__Document excerpt__:
# Rare find in my neighborhood Id Plz?



## Malawi Male (Sep 21, 2014)

Hi. Guys.
What does this look like?


----------



## johnnymarko (May 30, 2014)

Looks like a Protomelas taeniolatus "Red Empress"....but I'm no expert.


----------



## Malawi Male (Sep 21, 2014)

Anyone can confirm that?


----------



## Chester B (Dec 28, 2012)

Its not protomelas.

It actually looks like a young hormoned Tyrannochromis species, maybe macrostoma. It's totally unsuitable for your tank. This is a fish that will grow over a foot in length, and requires at the very minimum a 6 ft tank of 150 gallons or more.


----------



## james1983 (Dec 23, 2007)

I agree with tyrannochromis. Looks my nigervinter, dark spot under the eye and red behind the gills. How big is this fish? His colors are incredibly bright.


----------



## Malawi Male (Sep 21, 2014)

He is about 4 inches and not very small for me to believe that he is actually hormoned. Very peaceful though, my Mbunas are giving him a run but nothing to worry. Hope to get a bigger tank in a couple of months


----------



## rennsport2011 (Oct 21, 2013)

4" is small for such a fish. Typically their finnage would not be extended like that at such an early age, nor are they usually very colored. I would agree with hormoned.


----------



## james1983 (Dec 23, 2007)

__Extracted records__:
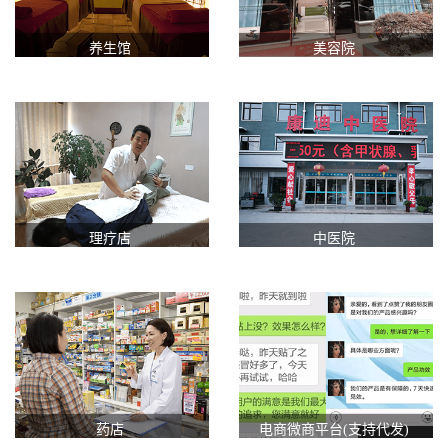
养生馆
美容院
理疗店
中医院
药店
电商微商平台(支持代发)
---
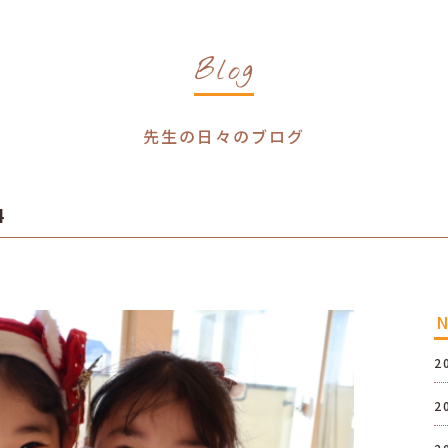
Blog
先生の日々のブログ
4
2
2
--
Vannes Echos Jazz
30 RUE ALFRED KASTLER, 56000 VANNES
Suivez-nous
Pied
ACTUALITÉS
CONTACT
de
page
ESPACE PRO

__What this exercise asks__:
(a) In the fish identification thread, what minimum tank does Chester B say the fish requires?
(b) Name each distinct username that appears as a poster in the fish identification thread.
(c) Carry on the fish identification thread by writing the post that follows its final header.
The lines have nothing to do with the fish identification thread.

__Results in order__:
(a) At the very minimum, a 6 ft tank of 150 gallons or more.

(b) Malawi Male, johnnymarko, Chester B, james1983, rennsport2011

(c)
rennsport2011 said:


> 4" is small for such a fish. Typically their finnage would not be extended like that at such an early age, nor are they usually very colored. I would agree with hormoned.


Mines around 7" and doesn't have that much blue in the body, fins aren't that long either.


----------



## PiccoloJr (Oct 14, 2013)

He's going to eat your Mbunas one day. Poor tankmate selection for sure.


----------



## Malawi Male (Sep 21, 2014)

Thanks for the advise I'm getting rid of them soon.


----------



## noki (Jun 13, 2003)

Seems like the larger Haps are getting much more common in non specialized stores. They are very cool, so I can see why they sell, and seem pure, but not for every tank. I saw random Aristochromis christyi and Champsochromis caerulus at a store, as well as the D. compressiceps they often carry. Unfortunately it is very hard to find a pure Aulonocara or Protomelas at these stores. They also sell poor quality Venustus, Milomo, and questionable Fryeri.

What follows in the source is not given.